Hong Kong's a different situation, of course. But even in Beijing, people were still optimistic about five or six years ago. Don't think that's been possible, even for the most congenitally sunny, for quite some time now.
posted by bokane at 4:23 AM on January 10, 2016 [3 favorites]


Bokane, are you speaking of the political environment or the actual (like, clean air) environment? Or both?
posted by blueberry at 5:35 AM on January 10, 2016


Both, really -- the lousy environment environment probably would've been a lot more tolerable if the government hadn't started getting crackdown-crazy around early 2011 in response to the Arab Spring.
posted by bokane at 7:02 AM on January 10, 2016


Was it the Arab Spring that triggered all this off? I vaguely thought it had something to do with Xi Jinping's personal agenda and things became definitively worse when he took over, but I don't know.
posted by Aravis76 at 7:19 AM on January 10, 2016 [1 favorite]

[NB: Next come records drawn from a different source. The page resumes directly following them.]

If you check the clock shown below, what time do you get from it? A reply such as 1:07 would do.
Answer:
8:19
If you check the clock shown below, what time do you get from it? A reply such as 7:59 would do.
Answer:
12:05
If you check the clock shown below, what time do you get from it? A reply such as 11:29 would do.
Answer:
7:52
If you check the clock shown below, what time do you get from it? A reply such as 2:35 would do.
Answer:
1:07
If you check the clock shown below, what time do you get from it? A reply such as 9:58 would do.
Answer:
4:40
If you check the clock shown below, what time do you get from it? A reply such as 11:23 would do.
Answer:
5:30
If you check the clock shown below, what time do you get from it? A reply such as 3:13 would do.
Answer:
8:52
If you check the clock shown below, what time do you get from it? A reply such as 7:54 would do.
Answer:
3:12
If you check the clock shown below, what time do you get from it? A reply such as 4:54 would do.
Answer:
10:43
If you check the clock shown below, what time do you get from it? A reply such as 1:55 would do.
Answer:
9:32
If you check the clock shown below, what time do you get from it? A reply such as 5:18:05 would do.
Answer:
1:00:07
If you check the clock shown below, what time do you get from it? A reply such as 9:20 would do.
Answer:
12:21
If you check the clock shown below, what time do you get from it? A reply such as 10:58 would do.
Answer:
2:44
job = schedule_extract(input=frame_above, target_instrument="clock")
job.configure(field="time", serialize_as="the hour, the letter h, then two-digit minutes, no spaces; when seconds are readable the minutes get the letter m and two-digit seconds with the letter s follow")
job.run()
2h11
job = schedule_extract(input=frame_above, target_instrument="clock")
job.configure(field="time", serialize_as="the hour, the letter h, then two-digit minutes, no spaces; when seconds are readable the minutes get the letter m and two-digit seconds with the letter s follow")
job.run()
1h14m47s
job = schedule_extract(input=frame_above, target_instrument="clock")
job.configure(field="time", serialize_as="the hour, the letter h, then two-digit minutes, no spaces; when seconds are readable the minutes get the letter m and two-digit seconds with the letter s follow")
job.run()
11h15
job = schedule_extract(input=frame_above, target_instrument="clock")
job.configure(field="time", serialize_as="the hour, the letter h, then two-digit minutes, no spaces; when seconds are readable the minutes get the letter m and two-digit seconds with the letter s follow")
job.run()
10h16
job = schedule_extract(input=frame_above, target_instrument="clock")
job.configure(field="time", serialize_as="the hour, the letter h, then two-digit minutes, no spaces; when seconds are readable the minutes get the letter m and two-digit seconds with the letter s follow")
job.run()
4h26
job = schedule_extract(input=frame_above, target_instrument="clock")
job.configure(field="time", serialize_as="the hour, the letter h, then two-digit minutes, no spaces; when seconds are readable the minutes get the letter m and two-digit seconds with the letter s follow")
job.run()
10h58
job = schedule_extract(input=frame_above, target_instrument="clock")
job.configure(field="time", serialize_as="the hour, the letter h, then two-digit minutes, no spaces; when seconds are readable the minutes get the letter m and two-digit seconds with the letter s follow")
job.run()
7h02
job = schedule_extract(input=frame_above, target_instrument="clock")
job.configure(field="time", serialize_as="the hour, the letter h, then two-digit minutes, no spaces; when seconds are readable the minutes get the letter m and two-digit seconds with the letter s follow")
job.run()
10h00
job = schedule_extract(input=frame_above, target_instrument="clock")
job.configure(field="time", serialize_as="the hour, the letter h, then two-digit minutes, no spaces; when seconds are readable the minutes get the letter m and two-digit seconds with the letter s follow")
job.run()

> Thanks for putting this post together.

From me as well; I'd been wanting to know more about this. Great post.
posted by languagehat at 8:30 AM on January 10, 2016


So basically what happened was Beijing took a huge dump on Hong Kong Basic Law and flush it down the toilet.
posted by Carius at 9:09 AM on January 10, 2016


Xi Jinping definitely came in with his own agenda, but some of the crackdowns started before him: my reading is that the Arab Spring was seen in China as a case of the sort of color revolution that the US (aka unspecified "hostile foreign forces") was hoping to foment and support via social media properties. So there was about a two-week period during that time (February/March 2011, if memory serves) where the international internet was very nearly unusable, even with a VPN. Monitoring and blocking got stepped up very noticeably afterward.
posted by bokane at 10:07 AM on January 10, 2016 [3 favorites]


Last night I could hear the protests going on from my apartment. I tend to stay away from the protests myself, so that the protests can't be blamed on western influence. (During Occupy, this was a thing-- pictures of white faces would be spread as "evidence" of foreign agents inciting the crowds.)
posted by frumiousb at 5:27 PM on January 10, 2016 [4 favorites]


An update, of sorts. Needless to say, nobody in Hong Kong believes it.
posted by frumiousb at 9:31 PM on January 17, 2016


It's a bloody travesty. The ccp are so ham fisted.